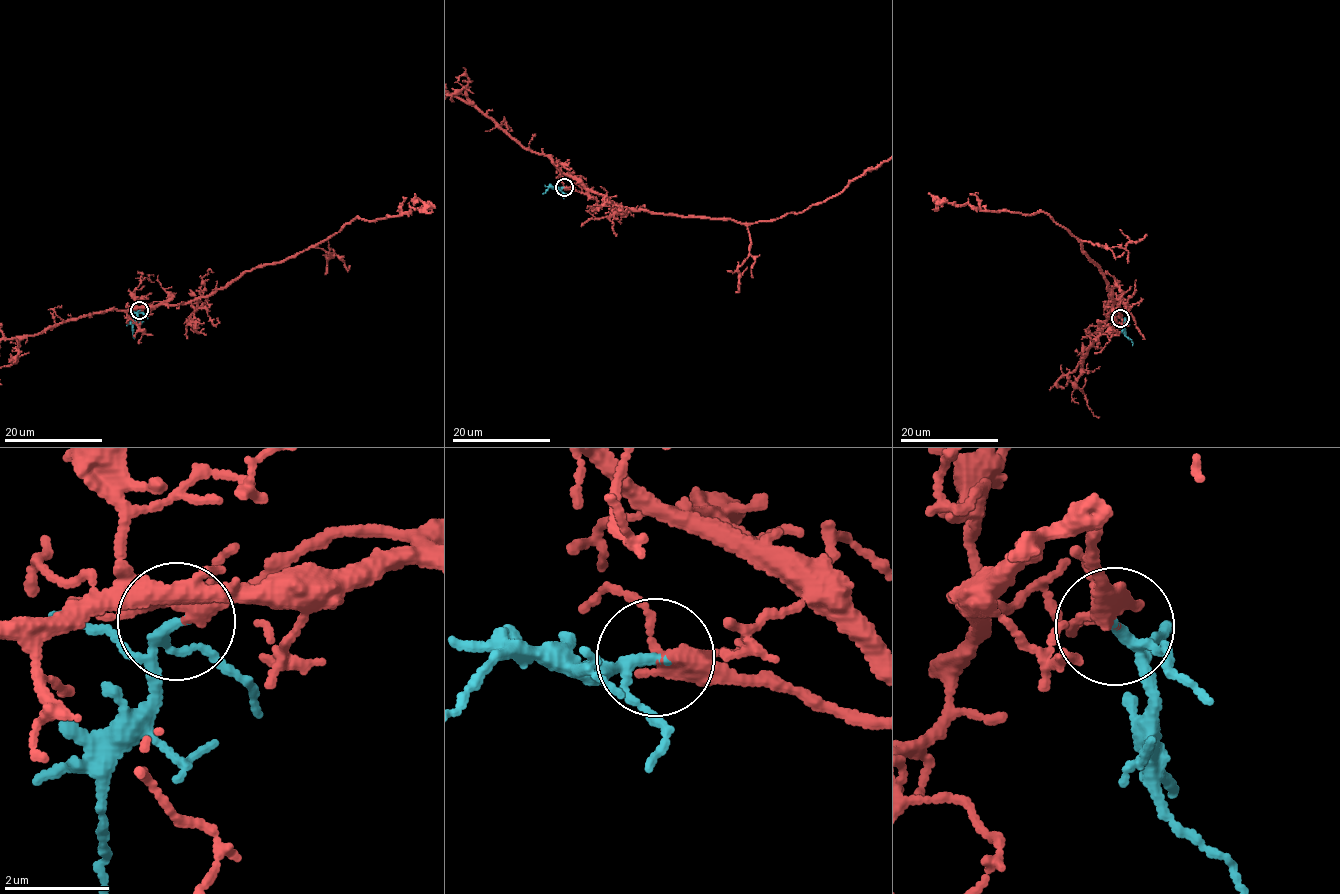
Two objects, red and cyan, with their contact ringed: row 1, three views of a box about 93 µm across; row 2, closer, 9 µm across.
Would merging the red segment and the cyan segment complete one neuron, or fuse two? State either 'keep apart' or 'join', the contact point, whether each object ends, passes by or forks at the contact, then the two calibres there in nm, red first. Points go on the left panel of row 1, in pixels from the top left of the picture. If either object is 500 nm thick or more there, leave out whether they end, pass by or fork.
join; at (139, 310); red forks there; cyan forks there; 280 nm thick on the red side, 120 nm on the other

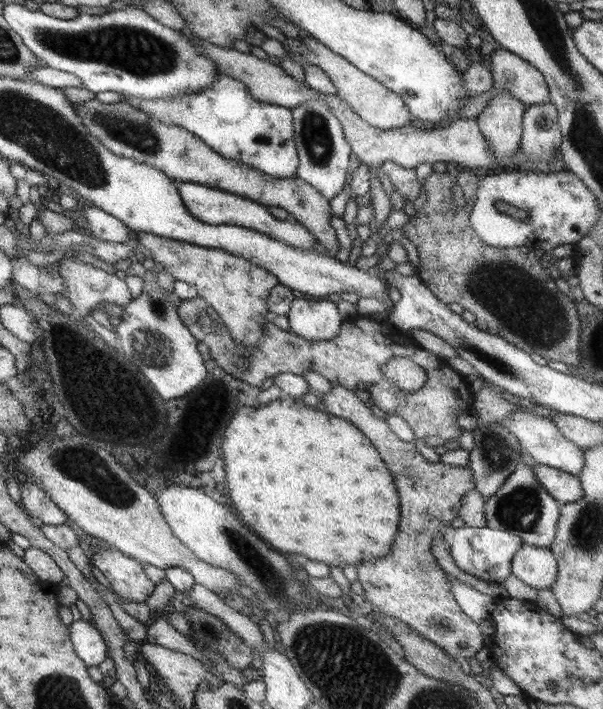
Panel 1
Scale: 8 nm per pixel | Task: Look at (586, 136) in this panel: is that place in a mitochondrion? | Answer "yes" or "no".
yes

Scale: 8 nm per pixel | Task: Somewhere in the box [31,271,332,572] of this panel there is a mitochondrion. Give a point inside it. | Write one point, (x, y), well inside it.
(77, 471)

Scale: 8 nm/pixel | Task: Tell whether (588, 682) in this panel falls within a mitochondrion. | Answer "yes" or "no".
yes

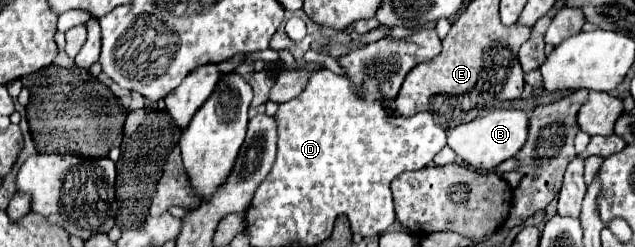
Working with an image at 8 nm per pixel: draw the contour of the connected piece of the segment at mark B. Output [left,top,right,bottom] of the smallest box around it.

.....

# WORK ITEM
Leaving out every picture, copy exactly the lines from the one that contains "Scale: 8 nm per pixel | Task: Look" through the end of the entries above.

# RESPONSE
Scale: 8 nm per pixel | Task: Look at (586, 136) in this panel: is that place in a mitochondrion? | Answer "yes" or "no".
yes

Scale: 8 nm per pixel | Task: Somewhere in the box [31,271,332,572] of this panel there is a mitochondrion. Give a point inside it. | Write one point, (x, y), well inside it.
(77, 471)

Scale: 8 nm/pixel | Task: Tell whether (588, 682) in this panel falls within a mitochondrion. | Answer "yes" or "no".
yes

Working with an image at 8 nm per pixel: draw the contour of the connected piece of the segment at mark B. Output [left,top,right,bottom] of the smallest box around it.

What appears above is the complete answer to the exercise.